James Smith at The Crafty Pint says;
“One of very few pilsners found in any Aussie micros year round range, Hawthorn’s Pilsner first appeared as a seasonal before its popularity demanded it stuck around. A regular winner of People’s Choice for best lager whenever Hawthorn pop up at beer festivals, it’s another beer that stays true to the European beers upon which it’s based. It has a distinct traditional pilsner aroma: herbaceous, lightly spicy, with a touch of lemon, straw and mild sweetness from the pilsner malt. It pours a lightly hazy pale yellow with a white head atop its smooth, almost creamy body, with a suitably cleansing bitterness coming in at the end.”
Whilst on the thoughts of James, the Hawthorn Pilsner took the number 7 spot in the first ‘official’ Crafty Blind Tasting in a field of 18 local and international pilsners. The full write-up (including such journalistic gems as; “tastes of arse in a bottle” – not Hawthorn!) is well worth a visit and can be found here.
Back of the Ferry is a terrific blog for those after informed and sometimes just whimsical musings on many different beers. Here’s their take on this beer;
“BotF snaffled a couple of newbies and the first tried was the Hawthorn Pilsner.
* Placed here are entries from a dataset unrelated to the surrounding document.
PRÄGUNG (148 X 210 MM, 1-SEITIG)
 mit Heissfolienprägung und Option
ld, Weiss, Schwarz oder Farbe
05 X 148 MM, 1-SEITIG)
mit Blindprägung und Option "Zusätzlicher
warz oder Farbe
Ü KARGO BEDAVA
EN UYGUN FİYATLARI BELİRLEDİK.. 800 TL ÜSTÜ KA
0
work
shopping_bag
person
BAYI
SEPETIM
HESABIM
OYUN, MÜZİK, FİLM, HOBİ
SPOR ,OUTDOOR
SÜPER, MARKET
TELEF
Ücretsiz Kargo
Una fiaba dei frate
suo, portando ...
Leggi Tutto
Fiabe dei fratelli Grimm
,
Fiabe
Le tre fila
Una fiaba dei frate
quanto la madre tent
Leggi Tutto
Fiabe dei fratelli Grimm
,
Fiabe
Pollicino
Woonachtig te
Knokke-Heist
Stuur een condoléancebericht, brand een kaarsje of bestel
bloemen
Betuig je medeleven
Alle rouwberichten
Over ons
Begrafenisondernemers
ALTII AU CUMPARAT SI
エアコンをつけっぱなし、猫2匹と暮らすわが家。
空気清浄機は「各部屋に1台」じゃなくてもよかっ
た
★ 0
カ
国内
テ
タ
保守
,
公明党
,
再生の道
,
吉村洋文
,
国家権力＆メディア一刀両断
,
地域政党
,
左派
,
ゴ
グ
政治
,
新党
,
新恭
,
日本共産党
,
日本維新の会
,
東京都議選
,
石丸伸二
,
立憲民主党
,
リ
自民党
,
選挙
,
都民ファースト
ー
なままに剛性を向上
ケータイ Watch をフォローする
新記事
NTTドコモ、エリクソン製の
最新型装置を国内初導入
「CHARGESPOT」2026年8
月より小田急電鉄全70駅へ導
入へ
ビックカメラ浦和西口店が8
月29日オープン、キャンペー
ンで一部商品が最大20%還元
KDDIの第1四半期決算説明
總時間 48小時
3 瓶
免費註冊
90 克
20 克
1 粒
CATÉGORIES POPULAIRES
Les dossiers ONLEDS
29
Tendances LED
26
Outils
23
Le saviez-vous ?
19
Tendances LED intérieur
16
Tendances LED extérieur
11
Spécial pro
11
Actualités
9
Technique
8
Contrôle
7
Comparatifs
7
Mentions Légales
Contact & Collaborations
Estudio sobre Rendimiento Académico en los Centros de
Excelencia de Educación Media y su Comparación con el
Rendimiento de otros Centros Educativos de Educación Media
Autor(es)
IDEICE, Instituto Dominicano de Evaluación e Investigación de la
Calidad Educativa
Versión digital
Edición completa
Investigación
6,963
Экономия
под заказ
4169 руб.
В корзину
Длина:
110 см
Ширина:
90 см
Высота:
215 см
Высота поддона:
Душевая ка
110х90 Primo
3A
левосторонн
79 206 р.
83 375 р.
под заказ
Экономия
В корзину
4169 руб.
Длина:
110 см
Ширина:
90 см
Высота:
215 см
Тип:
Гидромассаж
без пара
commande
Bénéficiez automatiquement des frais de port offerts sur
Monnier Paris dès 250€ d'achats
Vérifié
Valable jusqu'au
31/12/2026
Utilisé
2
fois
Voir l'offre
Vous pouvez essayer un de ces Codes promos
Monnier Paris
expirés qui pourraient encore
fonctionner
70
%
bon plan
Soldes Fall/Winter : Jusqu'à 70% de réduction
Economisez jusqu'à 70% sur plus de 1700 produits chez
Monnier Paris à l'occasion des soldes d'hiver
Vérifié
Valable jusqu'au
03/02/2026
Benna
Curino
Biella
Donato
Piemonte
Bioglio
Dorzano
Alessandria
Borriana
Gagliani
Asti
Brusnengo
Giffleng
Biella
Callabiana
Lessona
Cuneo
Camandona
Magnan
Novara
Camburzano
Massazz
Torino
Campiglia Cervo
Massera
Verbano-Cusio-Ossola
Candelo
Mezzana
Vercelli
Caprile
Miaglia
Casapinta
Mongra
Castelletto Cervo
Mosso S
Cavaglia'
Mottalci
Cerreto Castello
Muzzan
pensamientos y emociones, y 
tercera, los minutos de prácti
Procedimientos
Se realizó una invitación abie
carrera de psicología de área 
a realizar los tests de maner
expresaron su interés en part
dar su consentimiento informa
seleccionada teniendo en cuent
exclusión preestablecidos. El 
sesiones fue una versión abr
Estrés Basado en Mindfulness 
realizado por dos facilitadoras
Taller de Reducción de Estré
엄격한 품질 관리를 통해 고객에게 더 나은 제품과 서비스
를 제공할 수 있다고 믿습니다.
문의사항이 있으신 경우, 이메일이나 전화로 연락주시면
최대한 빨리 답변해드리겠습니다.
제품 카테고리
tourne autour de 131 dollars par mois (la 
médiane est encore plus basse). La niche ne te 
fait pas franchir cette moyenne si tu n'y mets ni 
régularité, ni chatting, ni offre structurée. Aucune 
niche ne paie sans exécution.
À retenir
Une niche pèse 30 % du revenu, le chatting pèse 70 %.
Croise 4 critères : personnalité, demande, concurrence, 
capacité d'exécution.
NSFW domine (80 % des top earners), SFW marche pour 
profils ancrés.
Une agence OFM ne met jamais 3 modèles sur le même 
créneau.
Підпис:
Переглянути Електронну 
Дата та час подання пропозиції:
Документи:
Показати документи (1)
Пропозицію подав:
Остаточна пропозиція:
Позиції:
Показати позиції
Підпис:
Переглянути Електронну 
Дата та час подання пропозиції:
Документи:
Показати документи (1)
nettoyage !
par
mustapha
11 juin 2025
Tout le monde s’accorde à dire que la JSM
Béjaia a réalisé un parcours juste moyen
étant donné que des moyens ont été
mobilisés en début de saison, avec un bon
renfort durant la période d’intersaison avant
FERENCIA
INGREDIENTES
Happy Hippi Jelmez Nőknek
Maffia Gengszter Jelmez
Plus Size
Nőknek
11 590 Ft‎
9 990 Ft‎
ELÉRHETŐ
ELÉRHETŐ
Note the spelling – no “e” between the “s” and “n”. Pilsner comes from Plzen in the Czech Republic. Most Orstrayan pilseners are spelt with the extra “e”. Not sure if this reflects our phonetic pronunciation or if only Pilsner from Plzen can spell it Pilsner. No matter, the humorous lads from the Hawthorn Brewing Co have done everything right with this fine example of a pils(e)ner. Tart and crisp – just lovely on a hot day.”
Fun Fact! While Hawthorn Brewing Co have no stainless steel of their own, they have always been upfront about their decision to brew Hamish Reed’s recipes under contract. They began at Mildura before shifting to Southern Bay and now to Brewpack.